» **Work request A**: Please recast the records as a Markdown table with the columns "No." and "Text," starting at the line containing "Uzmanību! Darba laika" and ending at the end of the records, with blank lines skipped and the pictures left out.

» **Passage**:
····················

Moscow, Russia (UPI) Dec 08, 2004
A giant rock spotted on the fringes of the Solar System has frozen water crystals on its surface, an intriguing discovery that suggests it may harbour volcanic activity, a study says.

The object, dubbed Quaoar, inhabits the Kuiper Belt, an area beyond the orbit of Neptune that is dotted with rubble left over from the building of the Solar System.

Quaoar has a diameter of about 1,300 kilometers (800 miles), making it about half the size of Pluto, the most distant planet from the Sun.

In a study published on Thursday in the British journal Nature, US astronomers David Jewitt and Jane Luu of the Institute for Astronomy in Hawaii and the Massachusetts Institute of Technology (MIT) say Quaoar has crystalline water on its surface, and possibly ammonia too.

That finding, derived by infrared photography, is a surprise, for the Kuiper Belt is so far from the Sun that the temperature there is less than 50 C (90 F) above absolute zero (-273 C, -459 F).

Crystalline ice is thought to form at 100 C (180 C F) above absolute zero.

Jewitt and Luu conclude that the ices may have been in Quaoar's interior and were exposed by an impact with another rock that smashed away part of its surface.

Alternatively, the ices could have been formed by outgassing from a volcano, they theorise.

Quaoar (pronounced kwah-o-wahr), spotted in 2002, was named in honour of the Tongva people who inhabited southern California before the arrival of Europeans.

In their creation mythology, Quaoar is a primeval force who, by singing and dancing, creates the deities.

····················

» **Work request B**: Rewrite the part of the Quaoar article starting at "In a study published" and ending at "C, -459 F).", swapping "astronomers" for "researchers".

····················

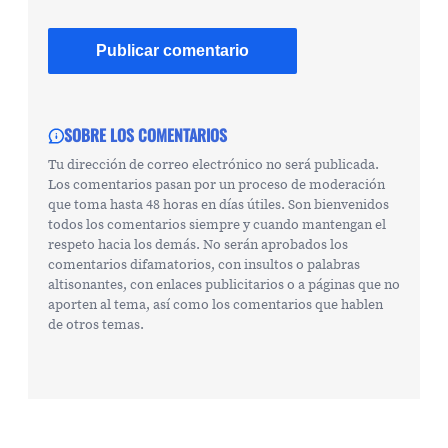
SOBRE LOS COMENTARIOS
Tu dirección de correo electrónico no será publicada.
Los comentarios pasan por un proceso de moderación
que toma hasta 48 horas en días útiles. Son bienvenidos
todos los comentarios siempre y cuando mantengan el
respeto hacia los demás. No serán aprobados los
comentarios difamatorios, con insultos o palabras
altisonantes, con enlaces publicitarios o a páginas que no
aporten al tema, así como los comentarios que hablen
de otros temas.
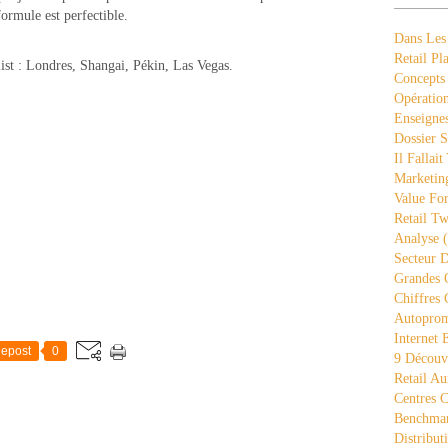
ormule est perfectible.
Dans Les
Retail Pla
ist : Londres, Shangai, Pékin, Las Vegas.
Concepts
Opération
Enseigne
Dossier S
Il Fallait
Marketing
Value Fo
Retail Tw
Analyse
(
Secteur D
Grandes 
Chiffres 
Autopro
Internet
epost
0
9 Découve
Retail Au
Centres 
Benchmar
Distribut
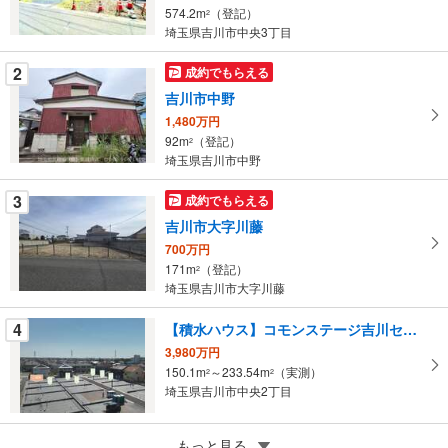
る
574.2m
（登記）
2
・
埼玉県吉川市中央3丁目
条
件
2
成約でもらえる
を
吉川市中野
マ
1,480万円
イ
92m
（登記）
2
ペ
埼玉県吉川市中野
ー
ジ
3
成約でもらえる
に
吉川市大字川藤
保
700万円
存
171m
（登記）
2
す
埼玉県吉川市大字川藤
る
4
【積水ハウス】コモンステージ吉川センティアス
3,980万円
150.1m
～233.54m
（実測）
2
2
埼玉県吉川市中央2丁目
5
もっと見る
成約でもらえる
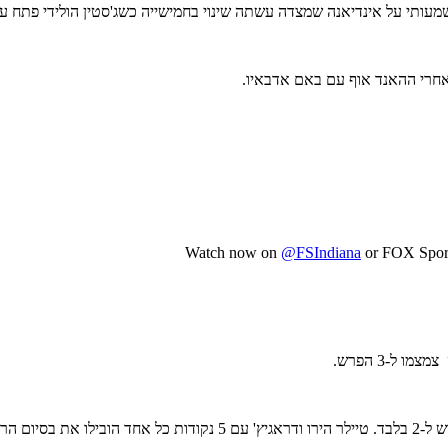
ותי על אינדיאנה שמצדה עשתה שינוי בחמישייה כשג'סטין הולידי פתח על ח
חרי ההאנד אוף עם באם אדבאיו.
Watch now on
@FSIndiana
or FOX Spor
 ל-3 הפרש.
יט בסיום.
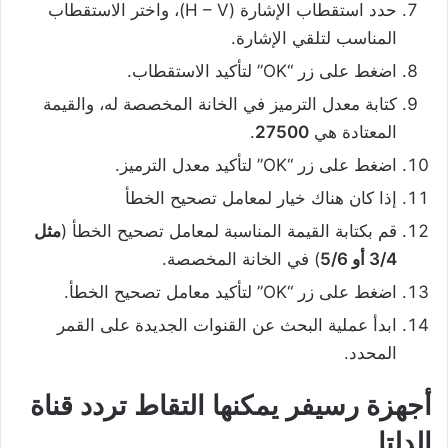
حدد استقطاب الإشارة (H – V)، واختر الاستقطاب
المناسب لتلقي الإشارة.
اضغط على زر “OK” لتأكيد الاستقطاب.
كتابة معدل الترميز في الخانة المخصصة له، والقيمة
المعتادة هي
27500
.
اضغط على زر “OK” لتأكيد معدل الترميز.
إذا كان هناك خيار لمعامل تصحيح الخطأ
قم بكتابة القيمة المناسبة لمعامل تصحيح الخطأ (
مثل
3/4 أو 5/6
) في الخانة المخصصة.
اضغط على زر “OK” لتأكيد معامل تصحيح الخطأ.
ابدأ عملية البحث عن القنوات الجديدة على القمر
المحدد.
أجهزة رسيفر يمكنها التقاط تردد قناة
الدلتا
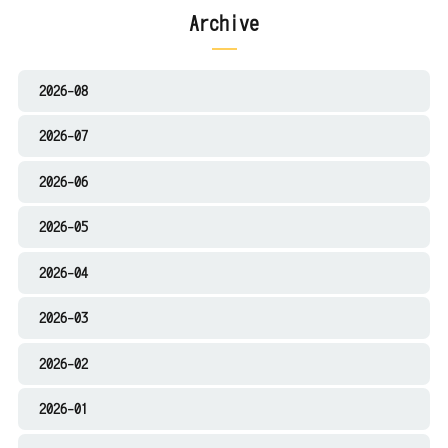
Archive
2026-08
2026-07
2026-06
2026-05
2026-04
2026-03
2026-02
2026-01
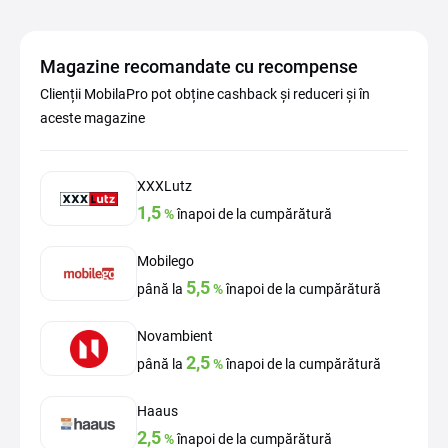
Magazine recomandate cu recompense
Clienții MobilaPro pot obține cashback și reduceri și în
aceste magazine
XXXLutz
1,5
%
înapoi de la cumpărătură
Mobilego
5,5
până la
%
înapoi de la cumpărătură
Novambient
2,5
până la
%
înapoi de la cumpărătură
Haaus
2,5
%
înapoi de la cumpărătură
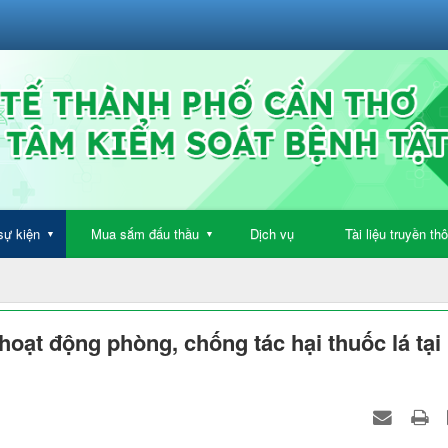
sự kiện
Mua sắm đấu thầu
Dịch vụ
Tài liệu truyền th
▼
▼
hoạt động phòng, chống tác hại thuốc lá tại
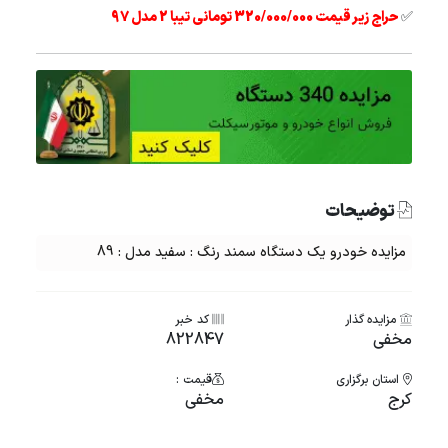
✅
حراج زیر قیمت 320/000/000 تومانی تیبا 2 مدل 97
توضیحات
مزایده خودرو یک دستگاه سمند رنگ : سفید مدل : 89
مزایده گذار
کد خبر
مخفی
822847
استان برگزاری
قیمت :
کرج
مخفی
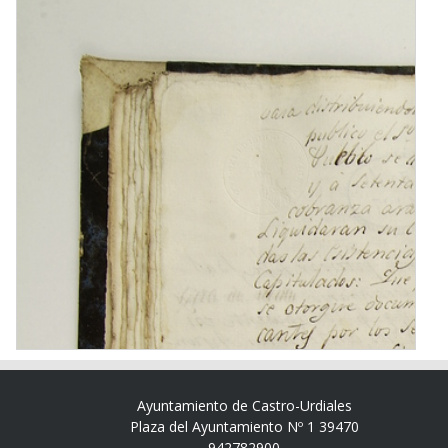
Ayuntamiento de Castro-Urdiales
Plaza del Ayuntamiento Nº 1 39470
942782900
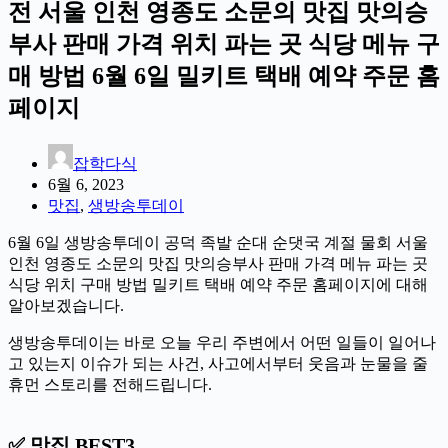
전 서울 인천 영종도 소문의 맛집 맛의승
부사 판매 가격 위치 파는 곳 식당 메뉴 구
매 방법 6월 6일 밀키트 택배 예약 주문 홈
페이지
잡학다식
6월 6, 2023
맛집
,
생방송투데이
6월 6일 생방송투데이 공덕 족발 순대 순댓국 계절 물회 서울
인천 영종도 소문의 맛집 맛의승부사 판매 가격 메뉴 파는 곳
식당 위치 구매 방법 밀키트 택배 예약 주문 홈페이지에 대해
알아보겠습니다.
생방송투데이는 바로 오늘 우리 주변에서 어떤 일들이 일어나
고 있는지 이슈가 되는 사건, 사고에서부터 웃음과 눈물을 줄
휴먼 스토리를 전해드립니다.
✅ 맛집 BEST3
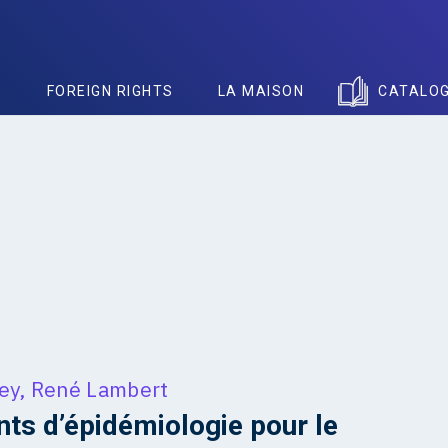
S
FOREIGN RIGHTS
LA MAISON
CATALO
ey
,
René Lambert
ts d’épidémiologie pour le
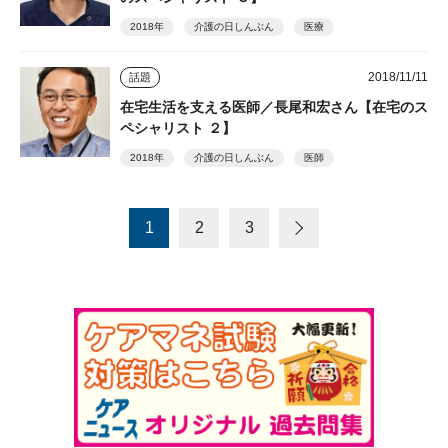
2018年
介護の日しんぶん
医療
2018/11/11
話題
在宅生活を支える医師／長尾和宏さん【在宅のス
ペシャリスト ２】
2018年
介護の日しんぶん
医師
1
2
3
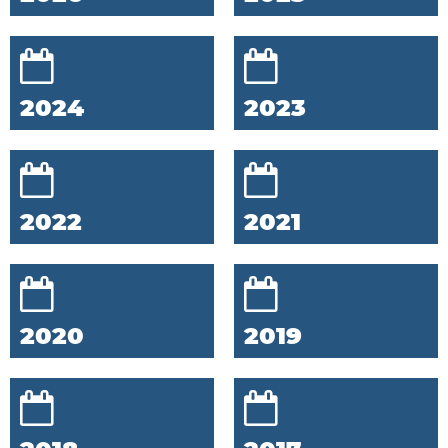
2024
2023
2022
2021
2020
2019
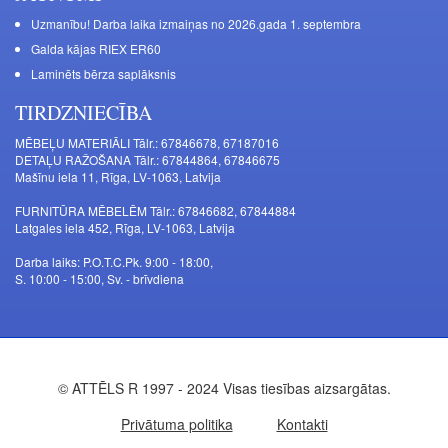
Uzmanību! Darba laika izmaiņas no 2026.gada 1. septembra
Galda kājas RIEX ER60
Laminēts bērza saplāksnis
TIRDZNIECĪBA
MĒBEĻU MATERIĀLI Tālr.: 67846678, 67187016
DETAĻU RAŽOŠANA Tālr.: 67844864, 67846675
Mašīnu iela 11, Rīga, LV-1063, Latvija
FURNITŪRA MĒBELĒM Tālr.: 67846682, 67844884
Latgales iela 452, Rīga, LV-1063, Latvija
Darba laiks: P.O.T.C.Pk. 9:00 - 18:00,
S. 10:00 - 15:00, Sv. - brīvdiena
© ATTĒLS R 1997 - 2024 Visas tiesības aizsargātas.
Privātuma politika
Kontakti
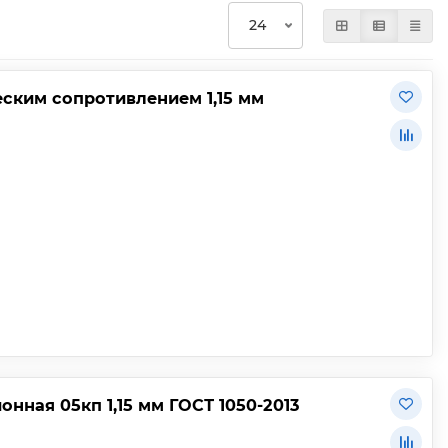
ским сопротивлением 1,15 мм
нная 05кп 1,15 мм ГОСТ 1050-2013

····················

» **Reply A**:
| No. | Text |
|---|---|
| 1 | Uzmanību! Darba laika izmaiņas no 2026.gada 1. septembra |
| 2 | Galda kājas RIEX ER60 |
| 3 | Laminēts bērza saplāksnis |
| 4 | TIRDZNIECĪBA |
| 5 | MĒBEĻU MATERIĀLI Tālr.: 67846678, 67187016 |
| 6 | DETAĻU RAŽOŠANA Tālr.: 67844864, 67846675 |
| 7 | Mašīnu iela 11, Rīga, LV-1063, Latvija |
| 8 | FURNITŪRA MĒBELĒM Tālr.: 67846682, 67844884 |
| 9 | Latgales iela 452, Rīga, LV-1063, Latvija |
| 10 | Darba laiks: P.O.T.C.Pk. 9:00 - 18:00, |
| 11 | S. 10:00 - 15:00, Sv. - brīvdiena |
| 12 | © ATTĒLS R 1997 - 2024 Visas tiesības aizsargātas. |
| 13 | Privātuma politika |
| 14 | Kontakti |
| 15 | ским сопротивлением 1,15 мм |
| 16 | нная 05кп 1,15 мм ГОСТ 1050-2013 |

» **Reply B**:
In a study published on Thursday in the British journal Nature, US researchers David Jewitt and Jane Luu of the Institute for Astronomy in Hawaii and the Massachusetts Institute of Technology (MIT) say Quaoar has crystalline water on its surface, and possibly ammonia too.

That finding, derived by infrared photography, is a surprise, for the Kuiper Belt is so far from the Sun that the temperature there is less than 50 C (90 F) above absolute zero (-273 C, -459 F).